Quelques effets sur la liberté d’informer

– Point de vue utilisateur, il s’agit bien sûr d’éviter le shadow ban : a priori, si tu postes quelque chose en ligne, c’est pour que ce soit vu, lu, entendu, pas pour que ce soit renvoyé aussi sec dans les limbes du web. Pour celles et ceux qui en sont victimes, en particulier s’ils vivent des créations diffusées sur Instagram, YouTube ou ailleurs, c’est très déstabilisant : l’internaute se retrouve seul face à son incapacité de toucher la communauté qu’il ou elle a construite en ligne, sans vrai possibilité de recours puisqu’il ne peut jamais être vraiment sûr d’être tombé dans ce genre de bannissement inavoué.

– L’un des problèmes que pose cette pratique est donc l’obscurité dans laquelle sont laissés les internautes sur les règles de modération, qu’ils et elles soient simplement consommateurs ou créateurs de contenu. À chacun de tester et de tenter de comprendre, à l’aide des règles présentées par les plateformes et de la pratique, quelles sont les directives à suivre (Arrêt sur Image). 

– Certains sujets sont aussi beaucoup plus visés que d’autres. Tout ce qui touche à la sexualité, par exemple, est très surveillé. Cela conduit parfois à la censure de publications purement artistique (une manière simple de l’expliquer est que les algorithmes ne savent pas ou mal faire la différence entre des contenus présentant de la nudité à des fins oppressives ou celle de peintures comme l’Origine du monde de Gustave Courbet, Le Monde) ou à celle de contenus éducatifs. 

– Il y a aussi une dimension politique à ces bannissements non-annoncés.

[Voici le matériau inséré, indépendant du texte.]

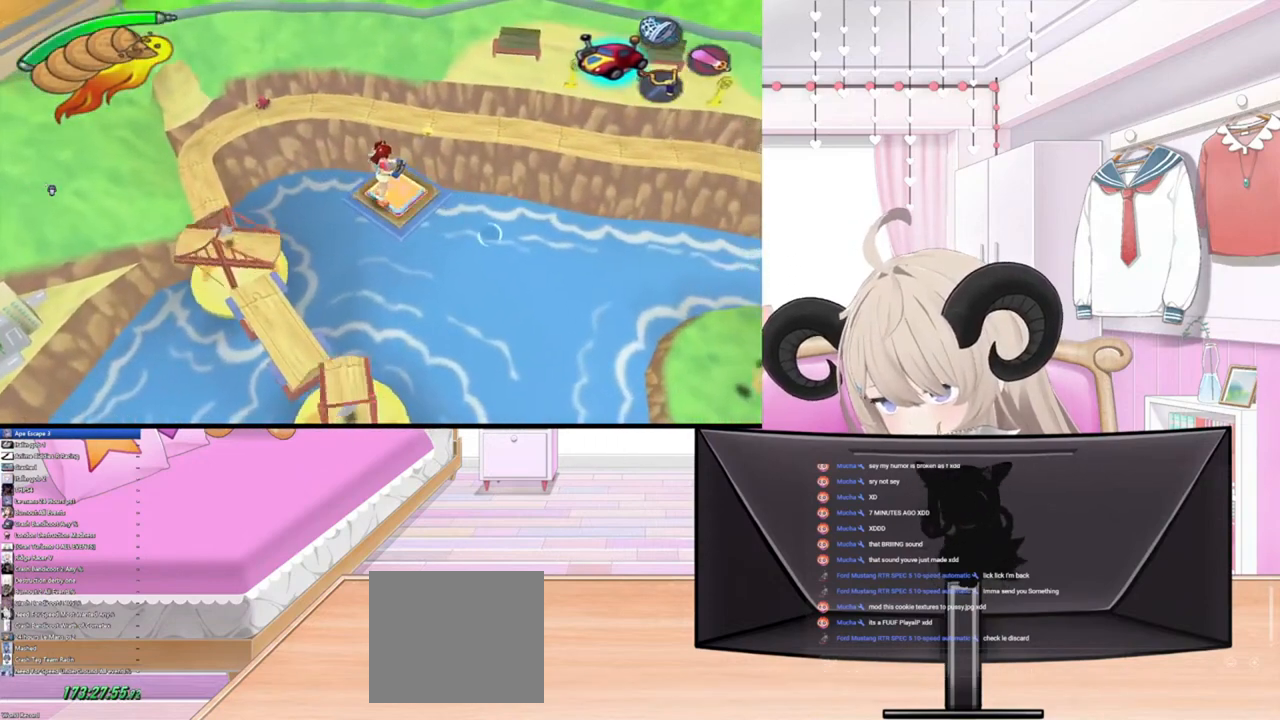
{"buttons": [], "left_stick": "center", "right_stick": "center", "events": [[167, "left_stick", "center"]]}
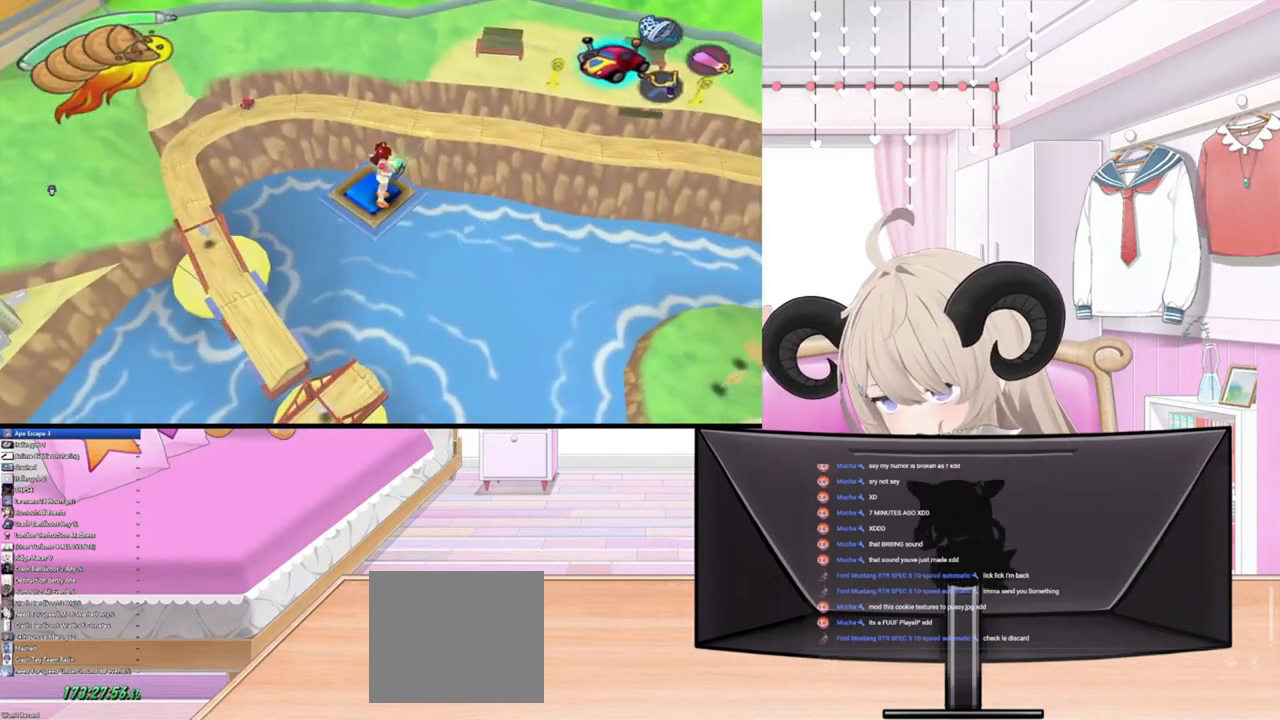
{"buttons": [], "left_stick": "center", "right_stick": "center", "events": []}
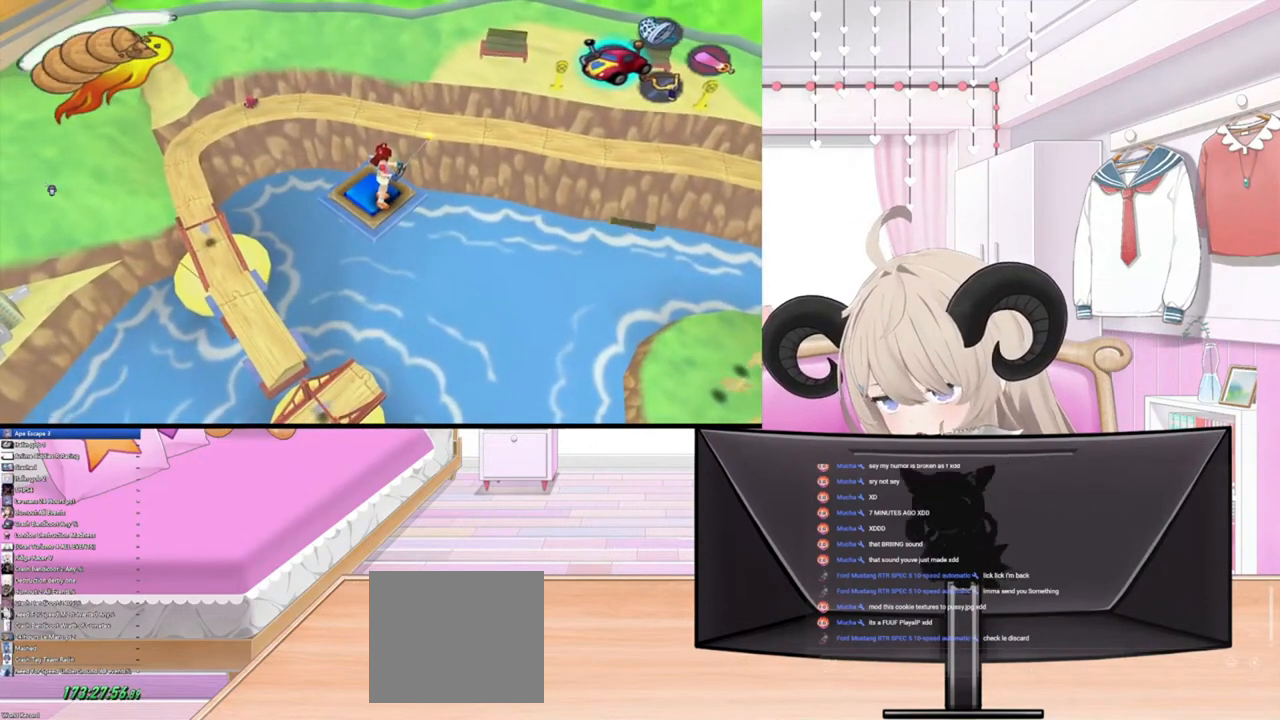
{"buttons": [], "left_stick": "center", "right_stick": "center", "events": []}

Un ancien modérateur de TikTok a par exemple témoigné dans Compléments d’Enquête de l’usage de cette technique pour limiter la visibilité de publications relatives aux manifestations de Hong-Kong sur le réseau chinois. Des publications relatives au mouvement Black Lives Matter ont subi le même sort. Algorithm Watch rapporte aussi le désarroi d’activistes du climat essayant de faire connaître l’ampleur de la fuite de pétrole en Équateur, début janvier, ou celle de la pollution plastique dans l’océan, lorsqu’ils voient le nombre de vues de leurs comptes Instagram chuter drastiquement. 

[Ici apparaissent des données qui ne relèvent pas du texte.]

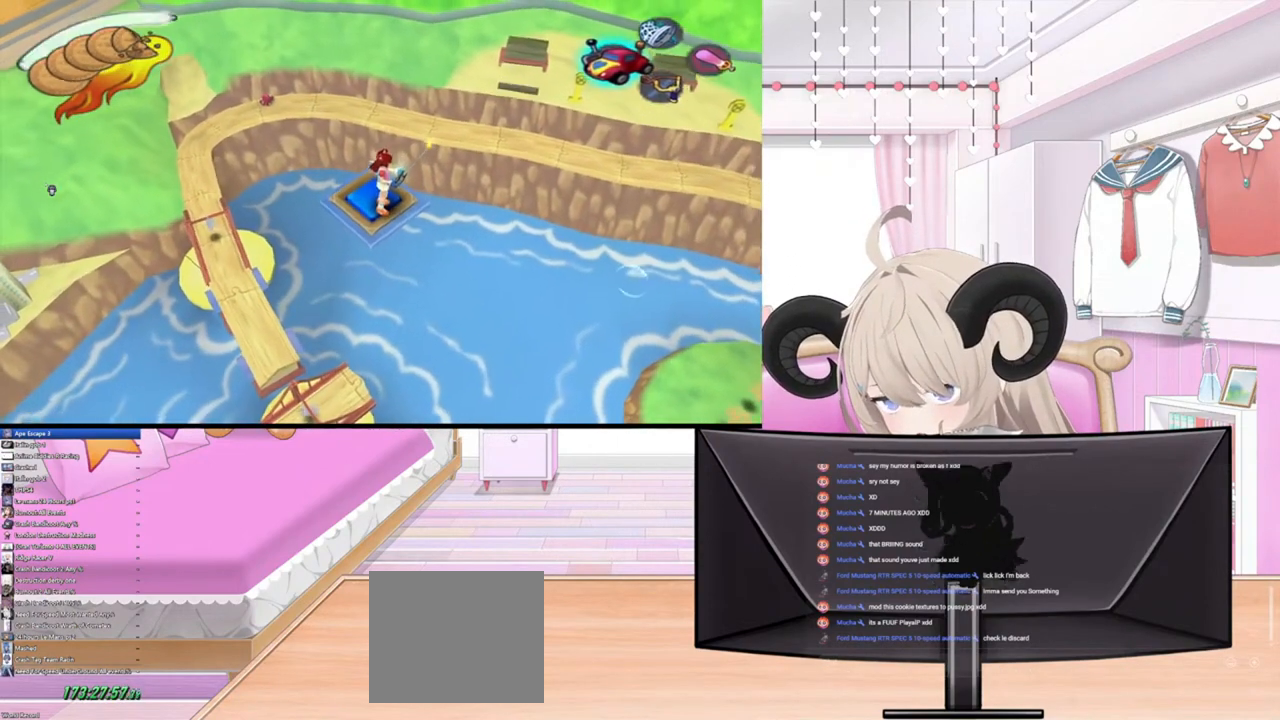
{"buttons": [], "left_stick": "center", "right_stick": "center", "events": [[200, "right_stick", "up-left"], [467, "right_stick", "center"]]}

– Pour faire face, les internautes inventent toutes sortes de techniques. Dans Féminisme et réseaux sociaux, l’activiste et créatrice du compte Clit Revolution Elvire Duvelle-Charles explique comment des créatrices de comptes d’éducation sexuelle se sont mises en réseau. Lorsque l’une d’elle se retrouve bannie par Instagram, les autres ont désormais l’habitude d’intimer à leurs communautés respectives d’aller commenter les publications de la première, ou de suivre son compte de secours. 

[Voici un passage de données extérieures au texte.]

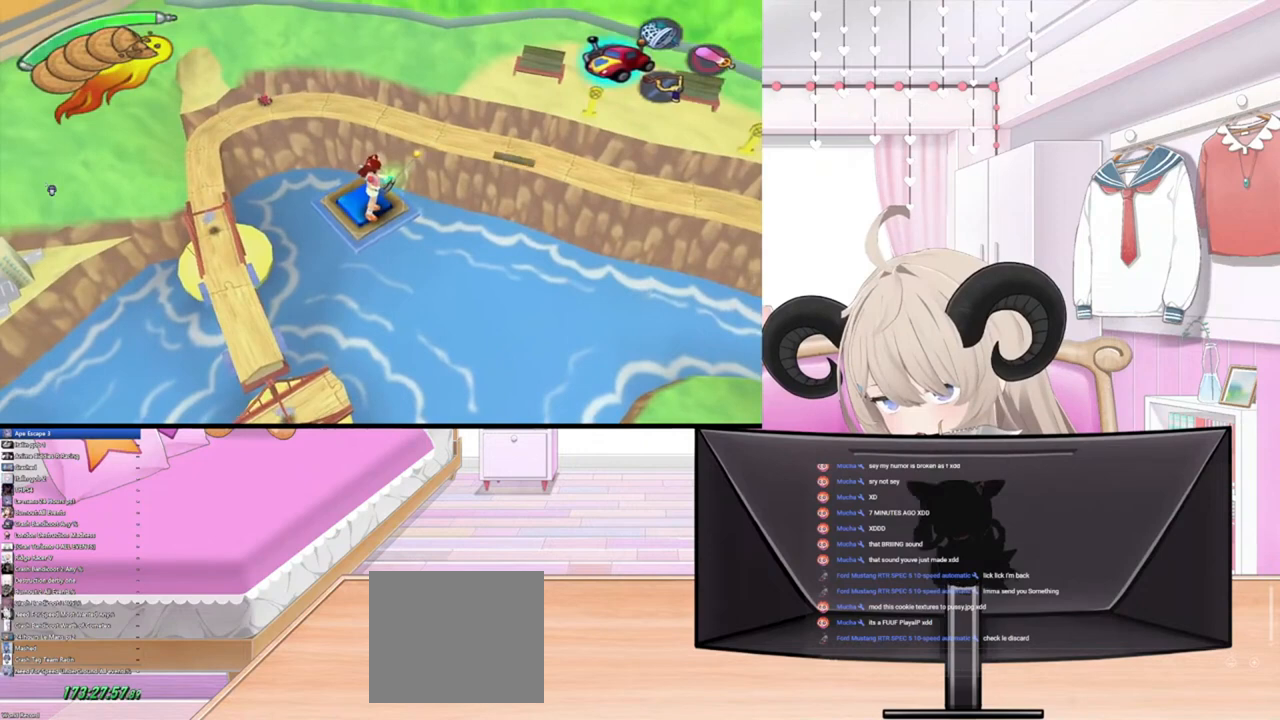
{"buttons": [], "left_stick": "center", "right_stick": "center", "events": []}
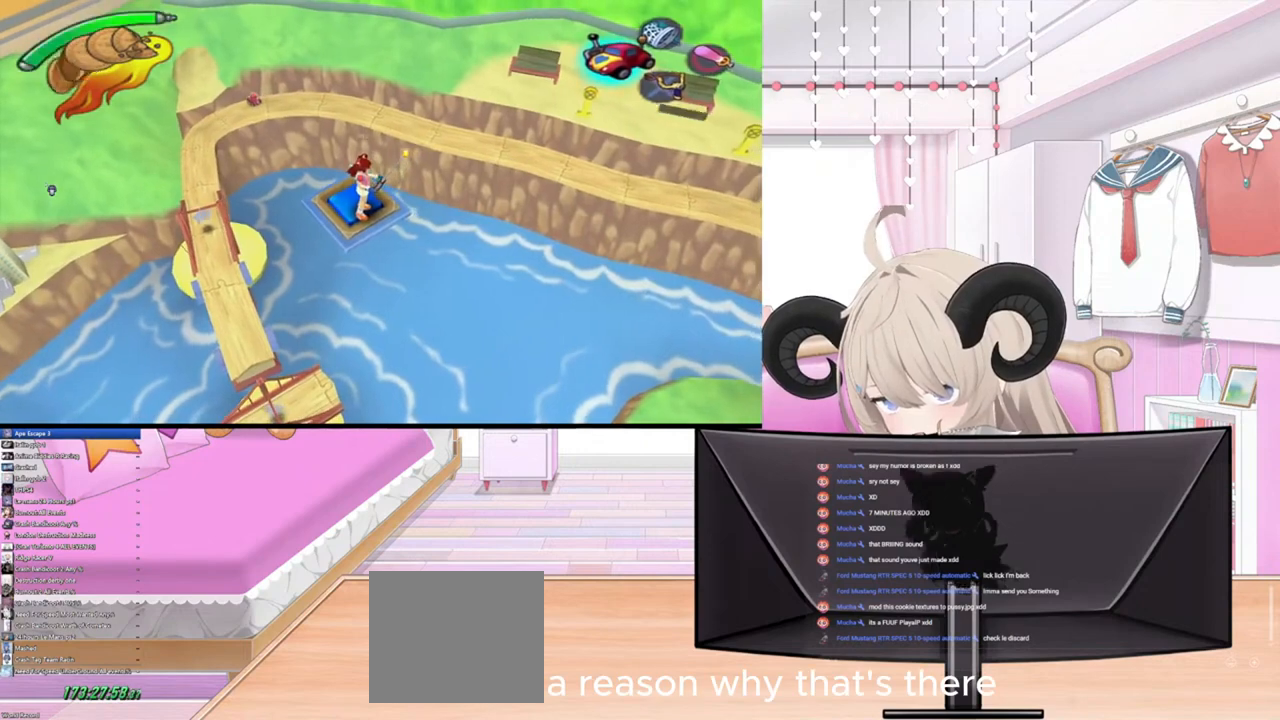
{"buttons": [], "left_stick": "center", "right_stick": "center", "events": [[67, "right_stick", "up-left"], [500, "right_stick", "center"]]}
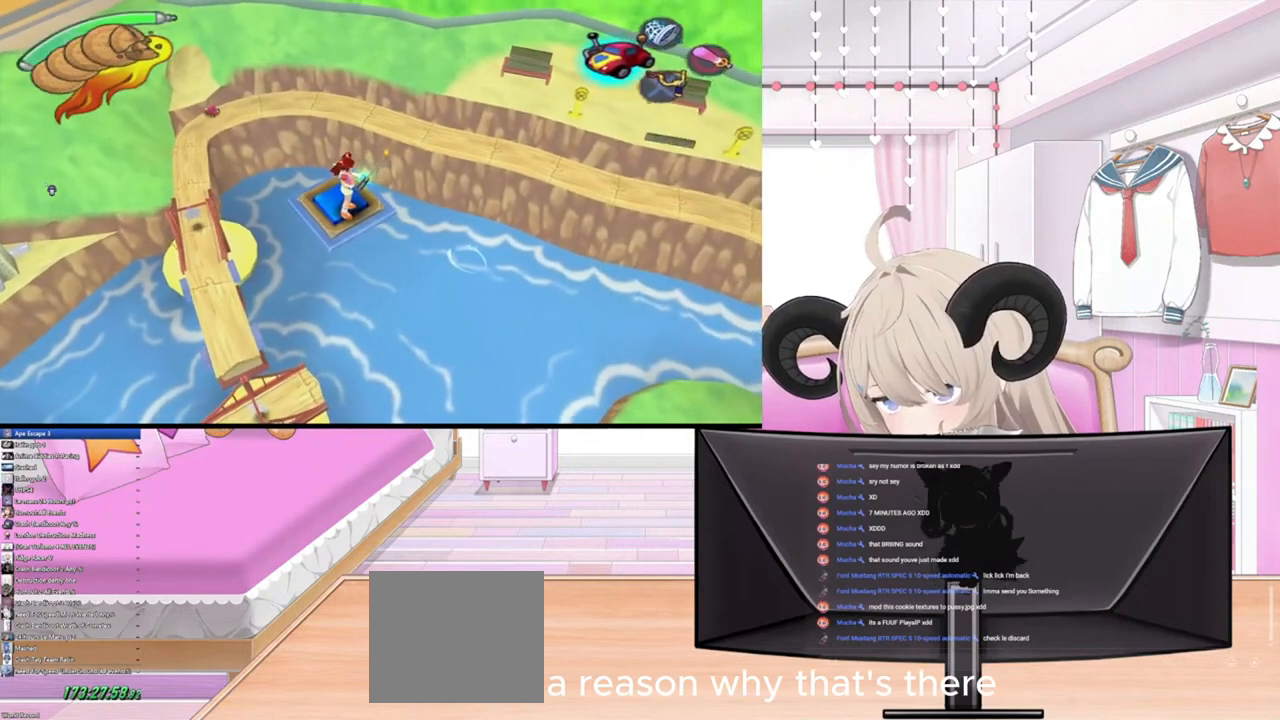
{"buttons": [], "left_stick": "center", "right_stick": "center", "events": [[133, "right_stick", "left"], [233, "right_stick", "down"], [433, "right_stick", "center"]]}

– Autre recours : la justice. En mars 2021, 14 créatrices de ce même type de compte ont ainsi saisi la Défenseure des droits pour obliger Instagram à donner plus de précision sur ses directives de modération (Le Parisien). 

– Parmi elles, certaines cherchent aussi à se désengager d’une plateforme trop opaque pour se tourner vers des plateformes comme Patreon, qui permet à leurs communautés de payer directement les créatrices qu’elles apprécient pour continuer de recevoir leurs publications (Le Parisien). Voilà que le shadow ban aurait pour résultat la création de quasi-médias… quoique les créatrices y soient suivies par des public souvent moins larges que les communautés qu’elles se sont construites sur les réseaux sociaux classiques.